Saturday, April 18, 2020

Hopeful Thinking - Saturday, April 18, 2020 - Being the Non-Anxious Presence

It’s a points system really. Sometimes we are carrying around a lot of points against us. Sometimes we arrive into stressful situations carrying the baggage of one or more already stressful situations in our lives. How many points are you carrying around right now? 

We love to worry like it’s our job. We feel we’re being productive with our downtime if we are gnashing our brains over something. How many things are you worrying about right now? We justify that we are giving our concerns ample consideration and prayer if we maintain sufficient angst over them. 

I have news for you. That’s a lie our biology is telling us in order to preserve itself. Not that preserving our biology is a bad thing, of course. Our biology is essential to life. But, its base instincts do have their shortcomings in the modern world. 
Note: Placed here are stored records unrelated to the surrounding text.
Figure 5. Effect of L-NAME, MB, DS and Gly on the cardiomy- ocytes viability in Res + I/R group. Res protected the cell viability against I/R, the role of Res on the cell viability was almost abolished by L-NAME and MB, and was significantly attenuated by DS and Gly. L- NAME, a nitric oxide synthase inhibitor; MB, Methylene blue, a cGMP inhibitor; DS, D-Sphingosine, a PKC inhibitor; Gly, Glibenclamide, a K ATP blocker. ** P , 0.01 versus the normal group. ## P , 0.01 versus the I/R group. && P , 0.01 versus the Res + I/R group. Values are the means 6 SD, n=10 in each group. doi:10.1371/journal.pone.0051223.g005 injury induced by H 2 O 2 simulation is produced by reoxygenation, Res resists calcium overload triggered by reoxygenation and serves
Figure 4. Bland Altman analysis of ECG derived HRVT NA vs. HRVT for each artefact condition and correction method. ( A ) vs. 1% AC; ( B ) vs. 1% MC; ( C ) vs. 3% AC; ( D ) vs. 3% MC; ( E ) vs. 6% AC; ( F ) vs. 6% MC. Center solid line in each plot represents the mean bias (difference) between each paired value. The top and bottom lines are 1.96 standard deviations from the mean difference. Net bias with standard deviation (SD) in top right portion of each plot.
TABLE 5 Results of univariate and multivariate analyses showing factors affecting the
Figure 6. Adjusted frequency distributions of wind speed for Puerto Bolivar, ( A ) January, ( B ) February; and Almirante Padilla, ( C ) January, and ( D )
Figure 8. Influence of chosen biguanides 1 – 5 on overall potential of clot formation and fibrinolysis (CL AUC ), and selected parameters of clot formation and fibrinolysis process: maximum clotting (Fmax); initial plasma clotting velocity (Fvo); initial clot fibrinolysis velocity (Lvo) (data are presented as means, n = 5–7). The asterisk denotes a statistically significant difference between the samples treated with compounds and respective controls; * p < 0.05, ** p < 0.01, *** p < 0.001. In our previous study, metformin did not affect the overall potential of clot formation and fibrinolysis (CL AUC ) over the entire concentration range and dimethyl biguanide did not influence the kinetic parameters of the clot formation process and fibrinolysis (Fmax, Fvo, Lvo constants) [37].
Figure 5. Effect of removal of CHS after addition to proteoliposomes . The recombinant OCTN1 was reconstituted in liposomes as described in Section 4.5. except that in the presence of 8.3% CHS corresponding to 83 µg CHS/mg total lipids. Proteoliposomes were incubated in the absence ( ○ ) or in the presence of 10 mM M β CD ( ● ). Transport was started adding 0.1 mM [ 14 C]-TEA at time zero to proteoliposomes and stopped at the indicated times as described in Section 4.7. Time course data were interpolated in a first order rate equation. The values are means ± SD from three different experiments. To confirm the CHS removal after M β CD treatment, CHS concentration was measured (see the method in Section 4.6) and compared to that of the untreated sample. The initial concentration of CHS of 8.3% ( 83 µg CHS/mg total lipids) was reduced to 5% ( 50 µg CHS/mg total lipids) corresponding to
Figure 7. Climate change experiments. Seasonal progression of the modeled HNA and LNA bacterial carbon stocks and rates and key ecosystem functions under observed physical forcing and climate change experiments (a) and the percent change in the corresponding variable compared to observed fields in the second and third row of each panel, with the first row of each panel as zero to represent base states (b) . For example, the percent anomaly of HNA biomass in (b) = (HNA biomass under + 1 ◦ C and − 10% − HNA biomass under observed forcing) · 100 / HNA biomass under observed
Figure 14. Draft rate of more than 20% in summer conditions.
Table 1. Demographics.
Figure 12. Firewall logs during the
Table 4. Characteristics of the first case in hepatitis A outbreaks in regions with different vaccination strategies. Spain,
Our brains are wired for immediate gratification, not future planning. It’s the difference between what’s called an immediate-return environment and a delayed-return environment. Our mammalian brains are wired to take shelter when it rains, not go to school, get a job, build a house. Hunter gatherers would hunt and gather when they got hungry for the food they would eat in the immediate. The advent of future planning is still very recent to us in evolutionary terms.

So, while we have developed the capacity to create advance plans using our new-fangled neocortexes, we still have the old knob and tube wiring back there as well, influencing the whole. Anxiety is logical, even if not ideal. It’s what we do about it that separates us from our ancient ancestors. 

Some people have the ability to walk into a room and alter the energy of the space by their presence alone. You might call that having an energetic talent, or a reputation for being an easy-going person that precedes them. Or they might be shrewd and calculating with what they say or do so as to avoid any unnecessary confrontation. Here’s a second piece of news for you. It’s all the same thing. 

We prefer to think that we leave our troubles at home when we go to work or school. It’s considered a mark of professionalism. We’d certainly rather that be the case, but we’re nowhere near as good at it as we like to think. Unfortunately, statements of leaving our troubles at home refer almost exclusively to keeping our mouths shut about them. But that doesn’t answer the state of our minds and hearts on the subjects of them. And those thoughts and feelings and brain chemicals and heart rate and blood pressure and concentration are what actually fulfill and inform your work, not your silent mouth. 

So, immediately disabuse yourself of the notion that you don’t walk around with all of your points on you at all times. They are always with you.

Knowing that, what would you like to do about the number of points you have? And what would you like to do about the number of points you accumulate? Finally, what would you like to do about the environments over which you have a little bit of influence? 

The answer is to seek to be the non-anxious presence. 

If you want to positively impact a system, a relationship, or an environment, simply be at peace within it. Use spiritual principles to find a path toward being accepting of things over which we have no control so that we have the greatest capacity for changing things for the better. It’s an excellent thing with which to occupy yourself while everyone else thinks the sky is falling.

Right now it’s a very windy day. As I write this, the power has gone out. Apparently a tree at the end of our block fell and knocked down a powerline. Eventually it will be back on. But I find I have to keep re-directing my thoughts back to the non-anxious presence I wish to be. Even for myself.

It is difficult. There’s no denying it. And it’s pointless to pretend that even the masters always had it under control. There are few spiritual masters in recorded history whose stories do not include them throwing a fit or two. A few of them have even been murderous. Don’t judge your insides by someone else’s outsides. Usually their insides aren’t that different from your own. You’re just not hearing about the full story. 

I used to lecture to students in a nursing program at a local community college on esoteric thinking in medicine. I asked them to conduct an imaginary scientific study. If we took a large group of study participants, all of them nurses, and had half of them go about their routines as normal. The other half we have take one deep, cleansing breath before entering every patient’s room. That’s it.

Over the course of an imaginary study year, which groups’ patients do we think would have better overall outcomes? 

Of course we’d have to actually conduct such a study to be certain. But we know enough in general to anticipate what the result might be. I’d guess that the nurses who mindfully breathed, even with only a single breath, before engaging with their patients would have a tendency to be more relaxed during their assessments. The patient would likely be more relaxed as well. What do you think the imagined outcome might be of that? To say nothing of what might be occurring on an energetic level about which we can only speculate.

This is a choice, as much as we like to pitiably think of ourselves as having no choice in anything. To be sure, we rarely have a choice in what befalls us, or our loved ones, or our communities. But we have all the choice in the world about what kind of influence we would like to have over them. 

Choose to be the non-anxious presence. Choose to infect your environments with ease and benevolence. Not only is it a good basic practice, but it’s really entertaining. Try walking into a room full of people who are losing their minds over some pointless drama without your batting a single eyelash. Cool and collected. It drives them nuts. Bring popcorn.